1. Uyuşmazlık ve Hukuki Nitelendirme

Dosya içeriğine, bozmanın mahiyeti ve kapsamına göre taraflar arasındaki uyuşmazlık; 696 sayılı KHK ile kadroya geçirilen davacı işçinin ücretinin tespiti ile buna göre dava konusu fark alacakların hesaplanması ve hesap yöntemi ile fark ikramiye alacağına yürütülmesi gereken faizin türüne ilişkindir.

2. İlgili Hukuk

1. 6100 sayılı Hukuk Muhakemeleri Kanunu'nun (6100 sayılı Kanun) 369 uncu maddesinin birinci fıkrası ile 370 ve 371 inci maddeleri.

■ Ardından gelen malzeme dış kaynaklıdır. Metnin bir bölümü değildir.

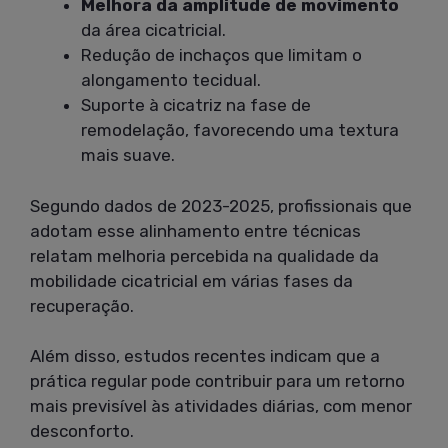
Melhora da amplitude de movimento
da área cicatricial.
Redução de inchaços que limitam o
alongamento tecidual.
Suporte à cicatriz na fase de
remodelação, favorecendo uma textura
mais suave.
Segundo dados de 2023-2025, profissionais que
adotam esse alinhamento entre técnicas
relatam melhoria percebida na qualidade da
mobilidade cicatricial em várias fases da
recuperação.
Além disso, estudos recentes indicam que a
prática regular pode contribuir para um retorno
mais previsível às atividades diárias, com menor
desconforto.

2. 4857 sayılı İş Kanunu'nun 22, 32 ve 34 üncü maddeleri, 696 sayılı KHK ile 375 sayılı KHK'ya eklenen geçici 23 üncü madde, 6772 sayılı Devlet ve Ona Bağlı Müesseselerde Çalışan İşçilere İlave Tediye Yapılması Hakkında Kanun'un 1 vd. maddeleri, 6356 sayılı Sendikalar ve Toplu İş Sözleşmesi Kanunu'nun 39 ve 53 üncü maddeleri.

3. Değerlendirme

1. Temyiz olunan nihai kararların bozulması 6100 sayılı Kanun'un 371 inci maddesinde yer alan sebeplerden birinin varlığı hâlinde mümkündür.

2. Temyizen incelenen İlk Derece Mahkemesi kararının bozmaya uygun olduğu, kararda ve kararın gerekçesinde hukuk kurallarının somut olaya uygulanmasında özellikle temyiz nedenlerine göre bir isabetsizlik bulunmadığı, bozmaya uyulmakla karşı taraf yararına kazanılmış hak durumunu oluşturan yönlerin ise yeniden incelenmesine hukukça imkân bulunmadığı anlaşılmakla; temyiz dilekçesinde ileri sürülen nedenler kararın bozulmasını gerektirecek nitelikte görülmemiştir.

VII. KARAR

Açıklanan sebeple;

Davalı vekilinin yerinde görülmeyen tüm temyiz itirazlarının reddi ile usul ve kanuna uygun olan kararın ONANMASINA,

Davalı ... harçtan muaf olduğundan harç alınmasına yer olmadığına,

Dosyanın İlk Derece Mahkemesine gönderilmesine,

26.11.2024 tarihinde oy birliğiyle karar verildi.